# RFTN Calendar Corrections



## Ted Shih (Jan 20, 2003)

I know from speaking with a number of people that that dates listed on the RFTN Event Cards are inaccurate.

If people could list corrections for their clubs here, that would be great.

For the record, the dates for the Rocky Mountain Retriever Club are correct

Ted


----------



## birdthrower51 (Aug 23, 2004)

Sorry Ted, I did not see your post, before posting the same. I deleted mine. 
Northwest Iowa Retriever club date is correct.
Glenda


----------



## drbobsd (Feb 21, 2004)

Sioux Valley Retriever Club near Sioux Falls, SD will be holding its spring Derby-Qual June 13-14. I think on card it was end of May. 

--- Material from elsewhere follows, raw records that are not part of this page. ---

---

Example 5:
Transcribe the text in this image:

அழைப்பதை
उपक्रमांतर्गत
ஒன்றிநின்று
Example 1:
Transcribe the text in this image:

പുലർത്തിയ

SVRC puts on good trials with adult help. If you haven't had chance to run one I think you'd be impressed.

Will be on EE soon.


----------



## Steve (Jan 4, 2003)

Since I don't subscribe I haven't gotten a card, but it looks like River King has shifted their traditional date to last week end in April and Golden Club has moved to River Kings.


----------



## Twolabsplus (Aug 29, 2004)

The Sunflower Retriever Club will have it's Spring Hunt Test
on May 2-3, 2008. The "cards" do give that date but they
also list the "old" date of April 4th and 5th and I think it indicated
it would be in Hazelton, Ks. It will be held at Cheney, Ks. See
EE for the correct time and place.


----------



## HiRollerlabs (Jun 11, 2004)

RN sends out forms each year to get our dates. I get them for the clubs where i am the hunting test secretary.

I wonder if the date issues are due to Event Secretaries who don't return the forms, or those who send inaccurate information, or something else.

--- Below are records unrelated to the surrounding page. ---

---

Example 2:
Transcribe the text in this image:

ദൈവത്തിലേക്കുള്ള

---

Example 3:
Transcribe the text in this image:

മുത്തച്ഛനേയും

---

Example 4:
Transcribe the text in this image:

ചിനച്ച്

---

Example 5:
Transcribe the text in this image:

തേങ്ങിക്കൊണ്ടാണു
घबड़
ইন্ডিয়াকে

I have not seen the RN card yet. This year Blackhawk and Madison switched dates for the fall AKC Hunting Test. Madison wanted the Labor Day weekend, and Blackhawk did not. That is the reason for the switch.

In 2009, Blackhawk's AKC Hunting Test will run on the last wkend in August. Madison's will run on the first wkend in Sept.


----------



## Mark Rosenblum (Apr 19, 2008)

Ann- you pretty much have it correct. RN receives information from the clubs. If no information available, RN take a best guess based on last years calendar. . BTW, we post the calendar on: http://working-retriever.com/calendar.html 

To the extent you know of a change, we're happy to update the calendar. the calendar tab on the WRC web site includes both field trials and hunting tests.


----------



## Tim West (May 27, 2003)

Cimarron RC will move from it's date last year because of the conflict with Easter Sunday. Tentative plans are for it to move a weekend earlier, pending AKC approval.


----------



## Franco (Jun 27, 2003)

Omitted from the schedule card is;

Cajun Riviera
Open, Amateur, Q and Derby
March 20-22, 2009
Whiteville, La.
Lebeau Trial Grounds

see Entry Express for details

Does anyone really still use those cards now that we can look on line?

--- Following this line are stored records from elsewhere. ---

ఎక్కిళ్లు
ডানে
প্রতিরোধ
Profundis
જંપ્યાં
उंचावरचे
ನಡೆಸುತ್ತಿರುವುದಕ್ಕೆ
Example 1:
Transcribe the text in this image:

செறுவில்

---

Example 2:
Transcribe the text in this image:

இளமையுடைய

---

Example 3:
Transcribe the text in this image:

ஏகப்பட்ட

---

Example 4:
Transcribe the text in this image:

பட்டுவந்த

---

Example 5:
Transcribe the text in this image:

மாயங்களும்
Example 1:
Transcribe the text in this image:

PS I never received anytrhing from RN inquiring about our dates for 2009 and I've been the FTS for two years.


----------



## jbthor (Feb 11, 2005)

Bemidji Minn( Mississippi Headwaters Retriever club) will be having a Derby Qualy on June 27-28 and the hunt test is scheduled for July 17-19 pending AKC approval..


----------



## Marv Baumer (Aug 4, 2003)

Red River date is 2/27 not 3/6


----------



## Lynn Moore (May 30, 2005)

I am with Franco, secretary for two clubs and never got a request. Oddly, we are listed on the card, but not in the magazine for the first one SJRC. Sagehens is listed on both.
LM


----------



## FOM (Jan 17, 2003)

Pikes Peak HT is June 6-7, 2009 and FT is July 17-19, 2009.

I do not have my cards to verify whether or not the dates are correct.

FOM


----------



## Mark Rosenblum (Apr 19, 2008)

Are Mel and Cassandra hosting a trial at Rockwall for fall 2009?


----------



## goldngirl (Nov 10, 2009)

Here's another Field trial that was just approved by the AKC...The West Allis Training kennel Club in Waukesha, WI will host a Field Trial Event (Derby & Qual) which will be the weekend of next July 10 & 11th, 2010. 

Come on out! See you next July!


----------